What the task requires: Look through the data below, and copy each line that carries the word "Rice".

Dataset records:
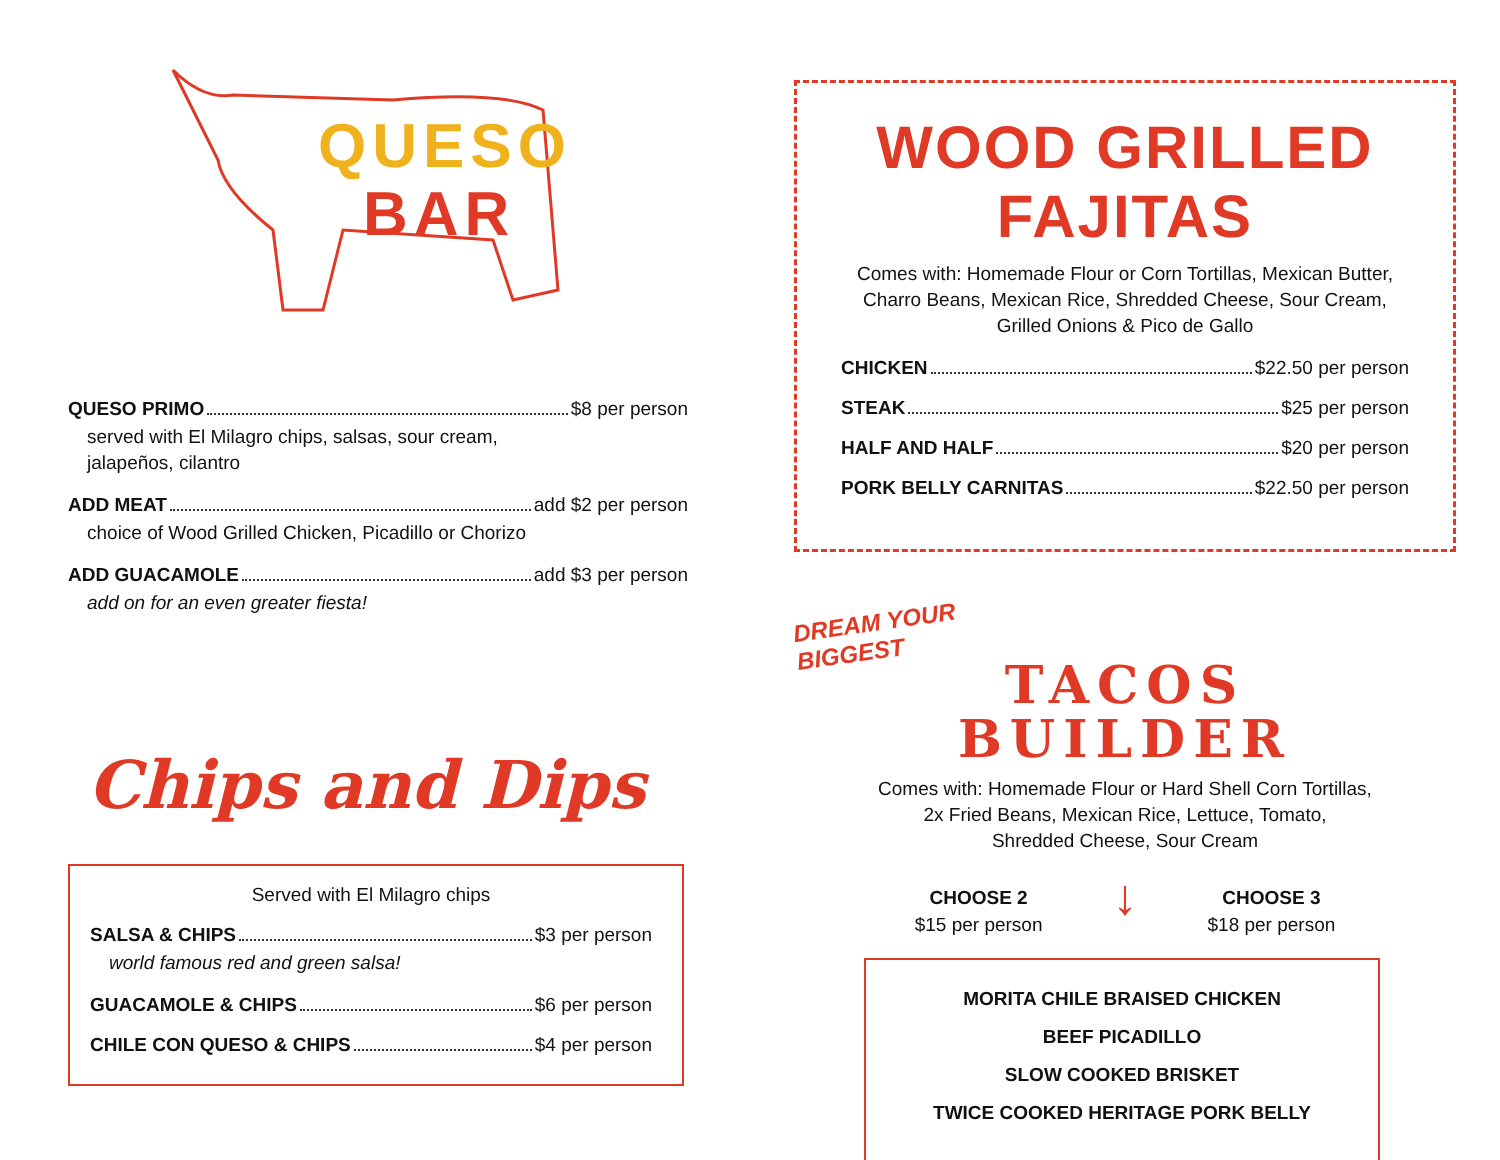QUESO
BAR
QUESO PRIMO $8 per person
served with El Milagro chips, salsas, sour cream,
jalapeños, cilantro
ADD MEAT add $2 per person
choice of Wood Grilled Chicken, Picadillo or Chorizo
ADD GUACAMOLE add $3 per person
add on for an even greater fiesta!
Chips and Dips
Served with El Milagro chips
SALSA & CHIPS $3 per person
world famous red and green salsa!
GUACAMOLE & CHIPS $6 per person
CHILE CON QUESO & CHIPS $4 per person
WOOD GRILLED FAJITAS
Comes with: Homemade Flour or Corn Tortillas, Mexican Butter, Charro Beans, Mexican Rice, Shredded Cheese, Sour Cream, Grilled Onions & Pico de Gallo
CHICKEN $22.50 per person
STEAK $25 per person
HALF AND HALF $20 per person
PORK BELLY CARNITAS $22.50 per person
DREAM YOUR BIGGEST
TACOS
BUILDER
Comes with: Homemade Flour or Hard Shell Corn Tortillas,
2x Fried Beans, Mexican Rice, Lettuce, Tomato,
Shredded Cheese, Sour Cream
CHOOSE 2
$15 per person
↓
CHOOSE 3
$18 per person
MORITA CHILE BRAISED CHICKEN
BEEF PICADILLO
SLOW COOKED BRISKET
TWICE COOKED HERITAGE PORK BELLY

Reply to the exercise:
Comes with: Homemade Flour or Corn Tortillas, Mexican Butter, Charro Beans, Mexican Rice, Shredded Cheese, Sour Cream, Grilled Onions & Pico de Gallo
2x Fried Beans, Mexican Rice, Lettuce, Tomato,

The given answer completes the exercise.